Nor is this all. The last section of the work (part 3 of book 3) contains an art of war, dealing with government in wartime: it starts with seven chapters on militia rendered outright with chevalerie, boldly and frankly comparing it with other soldiers, bellatores, in governing and defending both castles and towns (chastiaus, citez ). Knights are called upon to defend the people from external enemies or from internal dissensions and injustices (esp. pp. 372 f.). Proper knights are arbiters of battle, above common soldiers. On Vegetius's authority, Giles says peasants are better fighters—“les vileins sont meillors bataillors”—because they are tougher, more used to physical effort and all sorts of hardships, and, not expecting much from life, they are less fearful of death, whereas the nobles are accustomed to many comforts (pp. 376–379). Vegetius, of course, was speaking of Roman legions, where the generals knew all too well that the bulk of their strength lay with the peasants, not the equites. Yet the nobles have a powerful factor in their favor: they are motivated by honor, which can make them better fighters. Besides, knowledge and skill count too, especially on horseback (p. 380).

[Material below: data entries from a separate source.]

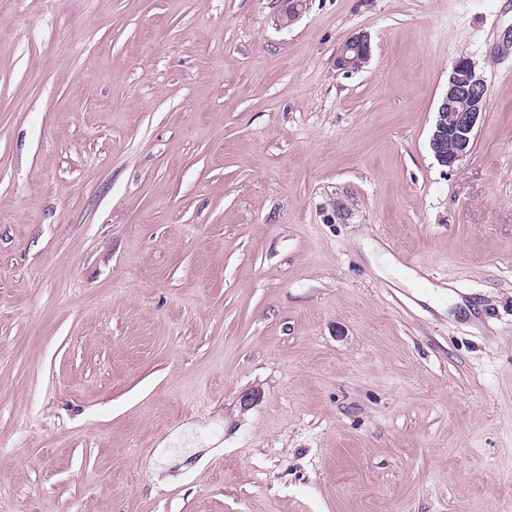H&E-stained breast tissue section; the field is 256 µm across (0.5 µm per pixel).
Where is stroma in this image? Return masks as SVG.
Wrapping results in <instances>:
<instances>
[{
  "instance_id": "35a3bbf8",
  "label": "stroma",
  "mask_w": 512,
  "mask_h": 512,
  "mask_svg": "<svg viewBox=\"0 0 512 512\" xmlns=\"http://www.w3.org/2000/svg\"><path fill=\"white\" fill-rule=\"evenodd\" d=\"M281 9L0 0V512H512V0ZM372 53L370 36L359 32L349 37L336 56V69L345 75L362 71L369 63ZM487 87L467 55L452 65L446 93L440 98L430 149L441 166L454 165L470 155L476 127L487 108Z\"/></svg>"
}]
</instances>
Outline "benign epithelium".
<instances>
[{"mask_svg":"<svg viewBox=\"0 0 512 512\" xmlns=\"http://www.w3.org/2000/svg\"><path fill=\"white\" fill-rule=\"evenodd\" d=\"M370 36L359 32L349 37L336 56V69L345 75L361 71L370 61ZM487 87L467 55L452 65L446 93L440 98L430 149L441 166L452 168L470 155L476 127L487 108Z\"/></svg>","mask_w":512,"mask_h":512,"instance_id":"benign-epithelium-1","label":"benign epithelium"}]
</instances>
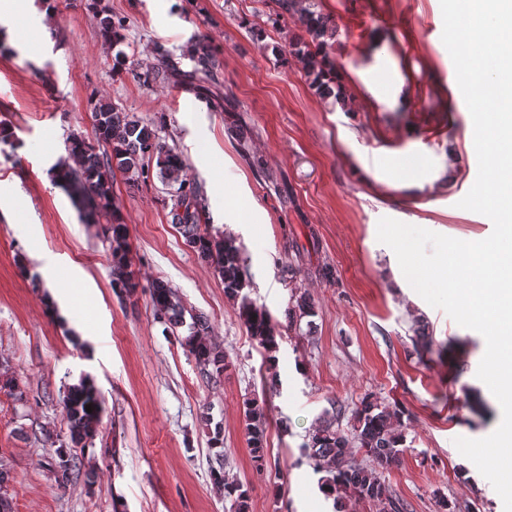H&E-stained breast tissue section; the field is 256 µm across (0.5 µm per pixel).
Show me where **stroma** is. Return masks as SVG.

This exemplary text offers palpable proof that, at the time of their full ripening, the three notions of courtliness, chivalry, and courtesy (in the broadest possible sense, including good social conduct) could be seen as logically coexistent and convergent in their natural habitat at court. They coexisted as the centrifugally active ideology, the ethical core of the power center. The interrelatedness of these three codes being
the main theme of the present study, of all the material at hand this text of Giles of Rome may be one that ideally and neatly clinches the argument.

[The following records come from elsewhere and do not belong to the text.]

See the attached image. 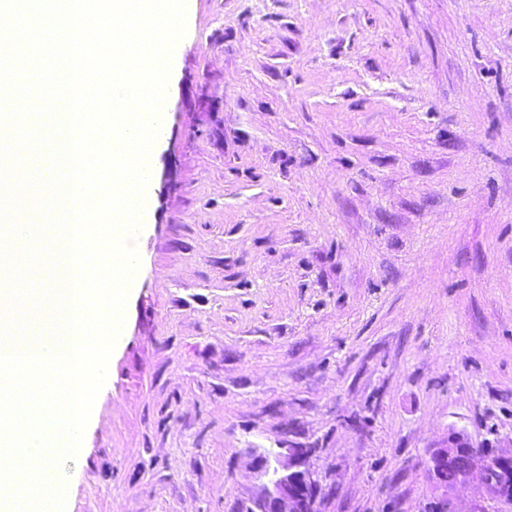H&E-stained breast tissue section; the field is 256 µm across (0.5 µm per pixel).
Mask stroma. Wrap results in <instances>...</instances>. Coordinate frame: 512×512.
Instances as JSON below:
<instances>
[{"label":"stroma","instance_id":"obj_1","mask_svg":"<svg viewBox=\"0 0 512 512\" xmlns=\"http://www.w3.org/2000/svg\"><path fill=\"white\" fill-rule=\"evenodd\" d=\"M124 334L66 512H430L512 445V0H187ZM511 447L512 445L509 450L486 449L485 459L478 461L472 457L474 447L468 435L461 430L450 428L446 440L433 450L430 457L432 478L444 493V498L432 512H460L453 506L449 495L457 488L474 482L484 488L491 500L511 506ZM473 456L481 458L483 449L474 448ZM450 468H455V473L448 471ZM447 474L448 482H446ZM448 483L451 484L448 485ZM256 455L251 467L261 483L248 512H318L319 483L307 467L308 448H279Z\"/></svg>","mask_w":512,"mask_h":512}]
</instances>
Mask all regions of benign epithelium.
I'll return each mask as SVG.
<instances>
[{
  "instance_id": "7a95c632",
  "label": "benign epithelium",
  "mask_w": 512,
  "mask_h": 512,
  "mask_svg": "<svg viewBox=\"0 0 512 512\" xmlns=\"http://www.w3.org/2000/svg\"><path fill=\"white\" fill-rule=\"evenodd\" d=\"M473 445L461 430L449 429L445 441L430 457V471L444 498L434 512H458L450 494L457 488L478 483L489 498L502 505H512V448L485 450V459L472 457ZM308 448H282L255 456L251 467L261 483L248 512H318L319 483L307 467ZM455 469L453 482H446L448 469Z\"/></svg>"
}]
</instances>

To summarize the complex situation I have been surveying: around the year 1100, once the gains obtained by force of arms became consolidated, the high nobility began to taste the advantages of a more refined way of life which was being defined by the educated clerics for a lay society with a secular culture. A more sophisticated ethical code began to set in, with the help of a literary corpus of tales and precepts. The old military virtues became joined with the new courtly ones, specifying liberality in the use of worldly goods, affability and articulateness in conversation, and elegance of manners: the whole cemented in a sublimated experience of love, proclaimed as the secret of all human value. Nobles and knights were getting ready to advance their full claim to rule.